Peningkatan tersebut ternyata tidak selamanya memberikan dampak positif pada perkembangan industri perfilman, tetapi juga memberikan dampak negatif, salah satunya adalah peningkatan angka pembajakan film. Tindakan tersebut pada belakangan waktu kerap kali ditemukan pada film-film blockbuster dari Marvel dan Disney karena memiliki potensi penonton yang tinggi. Pembajakan film pada dasarnya merugikan pihak-pihak yang terlibat dalam pembuatan film dari segi ekonomi. Oleh karena itu, diperlukan langkah yang tepat untuk mengurangi tingkat pembajakan film sebagai bentuk perwujudan penggunaan internet sehat dan aman.
Berdasarkan Pasal 1 angka 23 Undang-Undang Nomor 28 Tahun 2014 tentang Hak Cipta (UU HC), pembajakan adalah tindakan menggandakan suatu ciptaan dan mendistribusikan hasil penggandaan tersebut kepada umum untuk memperoleh keuntungan secara ekonomi. Dalam peraturan yang sama, film digolongkan sebagai karya sinematografi yang dilindungi sebagai suatu bentuk ciptaan. Pembajakan film atau yang kerap disebut dengan movie piracy merupakan pelanggaran terhadap hak cipta dari pemegang hak cipta, yaitu pihak-pihak yang terlibat dalam pembuatan film, seperti scriptwriter, produser, aktor, cameraman, dan lainnya. Pembajakan film melanggar hak ekonomi yang terkandung dalam hak cipta karena tindakan tersebut bertujuan untuk meraup keuntungan ekonomi.
Pembajakan film umumnya terbagi menjadi tiga jenis.
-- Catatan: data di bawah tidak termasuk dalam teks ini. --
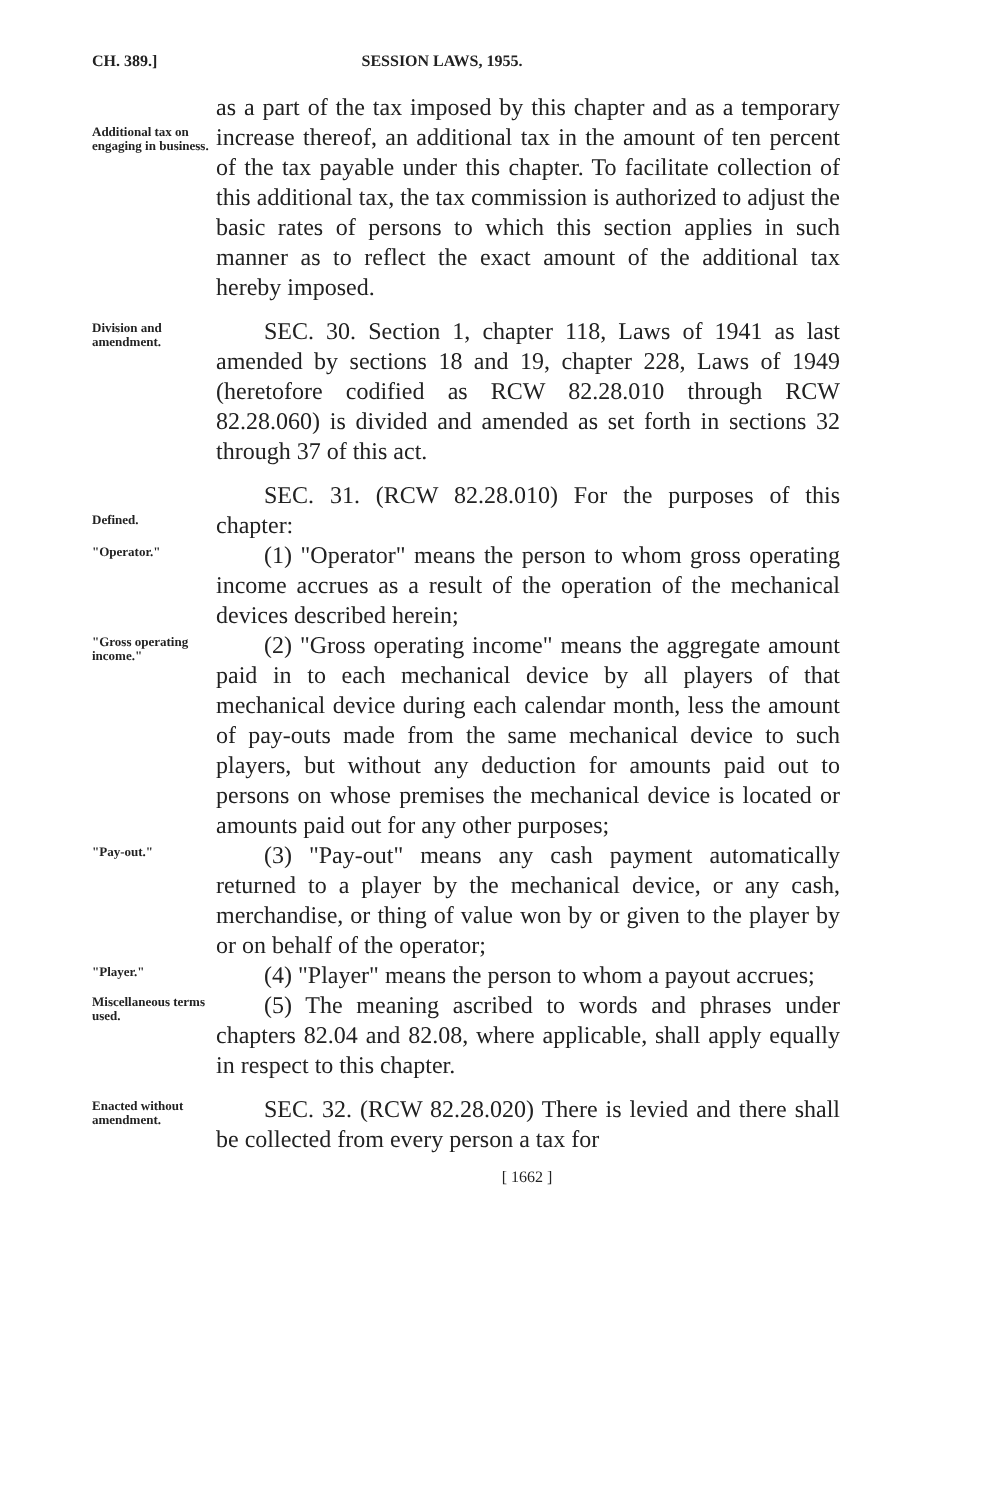CH. 389.] SESSION LAWS, 1955.
Additional tax on engaging in business.
as a part of the tax imposed by this chapter and as a temporary increase thereof, an additional tax in the amount of ten percent of the tax payable under this chapter. To facilitate collection of this additional tax, the tax commission is authorized to adjust the basic rates of persons to which this section applies in such manner as to reflect the exact amount of the additional tax hereby imposed.
Division and amendment.
SEC. 30. Section 1, chapter 118, Laws of 1941 as last amended by sections 18 and 19, chapter 228, Laws of 1949 (heretofore codified as RCW 82.28.010 through RCW 82.28.060) is divided and amended as set forth in sections 32 through 37 of this act.
Defined.
SEC. 31. (RCW 82.28.010) For the purposes of this chapter:
"Operator."
(1) "Operator" means the person to whom gross operating income accrues as a result of the operation of the mechanical devices described herein;
"Gross operating income."
(2) "Gross operating income" means the aggregate amount paid in to each mechanical device by all players of that mechanical device during each calendar month, less the amount of pay-outs made from the same mechanical device to such players, but without any deduction for amounts paid out to persons on whose premises the mechanical device is located or amounts paid out for any other purposes;
"Pay-out."
(3) "Pay-out" means any cash payment automatically returned to a player by the mechanical device, or any cash, merchandise, or thing of value won by or given to the player by or on behalf of the operator;
"Player."
(4) "Player" means the person to whom a payout accrues;
Miscellaneous terms used.
(5) The meaning ascribed to words and phrases under chapters 82.04 and 82.08, where applicable, shall apply equally in respect to this chapter.
Enacted without amendment.
SEC. 32. (RCW 82.28.020) There is levied and there shall be collected from every person a tax for
[ 1662 ]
Pertama, yaitu pembajakan sederhana. Pembajakan jenis ini dilakukan dengan membuat duplikat dari suatu rekaman asli dan memperdagangkannya tanpa seizin produser. Rekaman tersebut dikemas sebaik mungkin hingga terlihat tidak sama dengan dengan versi aslinya. Kedua, yaitu rekaman sederhana yang menyertai logo dan merek. Penggunaan logo dan merek adalah untuk mendapat kepercayaan dari masyarakat bahwa produk tersebut asli sehingga pembajak mendapat keuntungan. Ketiga, yaitu penggandaan tanpa izin pencipta. Jenis terakhir ini dapat digolongkan sebagai tindakan pencurian, selain tindakan pembajakan film.
Masifnya penerbitan film di era pandemi membuka peluang bagi media streaming online untuk mendulang keuntungan. Namun, hal tersebut juga membuka lubang yang besar bagi para pembajak film disebabkan oleh meningkatnya permintaan terhadap suatu film. Selain itu, juga disebabkan oleh konsumen film yang mempertimbangkan biaya untuk berlangganan di media resmi secara online. Kedua faktor tersebut membuat tingkat pembajakan film melonjak tinggi di era pandemi. Fenomena ini terbukti melalui data Global MUSO pada Maret 2020 jika dibandingkan dengan Februari 2020. Data tersebut menyatakan bahwa lonjakan pembajakan film tertinggi diduduki oleh Italia dengan angka 66% dan diikuti oleh India di posisi kedua sebesar 63%. Hal tersebut memberikan cerminan bagi dunia akan gentingnya masalah pembajakan film.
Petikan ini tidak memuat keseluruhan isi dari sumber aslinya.